When we descend from our clinical and diagnostic “high horse,” we truly become Rogerian and “meet our clients where they are.” When I was seeking emergency care for a perceived illness, I was not an exotic specimen to be viewed through a clinical microscope. I already felt different and alien; the last thing I needed was confirmation of that belief. I needed to be understood, accepted, and humanized, not studied as though I was a fascinating case in the annals of abnormal psychology. Colin and I have this in common: when we felt we were being viewed through a clinical lens, we personalized our diagnosis and become resigned to it as an immutable fact.

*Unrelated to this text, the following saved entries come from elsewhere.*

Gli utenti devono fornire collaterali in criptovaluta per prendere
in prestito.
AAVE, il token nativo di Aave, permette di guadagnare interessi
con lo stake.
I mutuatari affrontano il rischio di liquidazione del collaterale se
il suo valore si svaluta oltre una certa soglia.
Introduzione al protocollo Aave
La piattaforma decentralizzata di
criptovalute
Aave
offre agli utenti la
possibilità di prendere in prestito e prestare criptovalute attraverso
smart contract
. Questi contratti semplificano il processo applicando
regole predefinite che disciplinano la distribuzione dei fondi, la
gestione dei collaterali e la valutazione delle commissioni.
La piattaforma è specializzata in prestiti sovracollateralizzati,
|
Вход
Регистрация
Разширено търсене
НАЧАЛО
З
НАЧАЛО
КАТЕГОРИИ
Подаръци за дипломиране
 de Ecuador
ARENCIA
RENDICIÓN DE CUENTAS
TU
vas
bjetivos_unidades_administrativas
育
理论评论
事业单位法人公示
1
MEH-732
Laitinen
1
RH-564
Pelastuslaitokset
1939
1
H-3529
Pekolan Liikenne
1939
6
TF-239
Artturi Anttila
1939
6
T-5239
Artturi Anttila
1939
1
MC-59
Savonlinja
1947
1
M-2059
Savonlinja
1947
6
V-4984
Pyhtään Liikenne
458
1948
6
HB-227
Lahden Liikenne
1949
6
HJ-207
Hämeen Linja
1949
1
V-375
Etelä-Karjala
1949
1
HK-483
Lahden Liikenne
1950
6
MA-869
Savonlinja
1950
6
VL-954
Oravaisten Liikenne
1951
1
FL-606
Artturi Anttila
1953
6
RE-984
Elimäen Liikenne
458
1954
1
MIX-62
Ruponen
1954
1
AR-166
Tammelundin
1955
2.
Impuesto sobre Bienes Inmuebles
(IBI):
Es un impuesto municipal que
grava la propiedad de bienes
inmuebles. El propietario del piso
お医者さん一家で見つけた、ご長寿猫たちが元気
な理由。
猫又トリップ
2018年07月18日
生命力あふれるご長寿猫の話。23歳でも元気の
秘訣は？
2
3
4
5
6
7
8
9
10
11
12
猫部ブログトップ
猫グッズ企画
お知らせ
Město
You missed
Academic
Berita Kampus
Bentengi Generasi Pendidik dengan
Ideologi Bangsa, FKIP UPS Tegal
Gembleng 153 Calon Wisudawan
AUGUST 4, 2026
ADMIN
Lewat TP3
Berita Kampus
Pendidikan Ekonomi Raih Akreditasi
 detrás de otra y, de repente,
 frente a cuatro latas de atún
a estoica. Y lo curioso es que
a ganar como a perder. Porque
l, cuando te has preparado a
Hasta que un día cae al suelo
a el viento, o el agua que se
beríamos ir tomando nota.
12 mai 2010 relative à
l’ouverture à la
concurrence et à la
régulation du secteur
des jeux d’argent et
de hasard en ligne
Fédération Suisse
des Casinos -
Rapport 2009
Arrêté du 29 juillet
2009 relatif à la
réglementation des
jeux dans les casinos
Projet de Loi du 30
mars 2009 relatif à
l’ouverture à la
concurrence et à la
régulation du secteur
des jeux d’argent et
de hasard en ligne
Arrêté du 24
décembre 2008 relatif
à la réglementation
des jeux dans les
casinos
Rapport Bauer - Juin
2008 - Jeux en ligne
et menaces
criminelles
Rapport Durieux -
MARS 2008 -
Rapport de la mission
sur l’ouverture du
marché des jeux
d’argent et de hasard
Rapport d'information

When we felt accepted and seen through a human lens, we became able to view our anxiety as a cloud in the sky rather than as the sky itself.
Questions for Thought and Discussion
What are your personal and clinical impressions about the author’s client, Colin?
Have you encountered clients with health anxiety in your own practice?
How does your own treatment approach with these clients differ from the author’s?
What might you have done differently with Colin?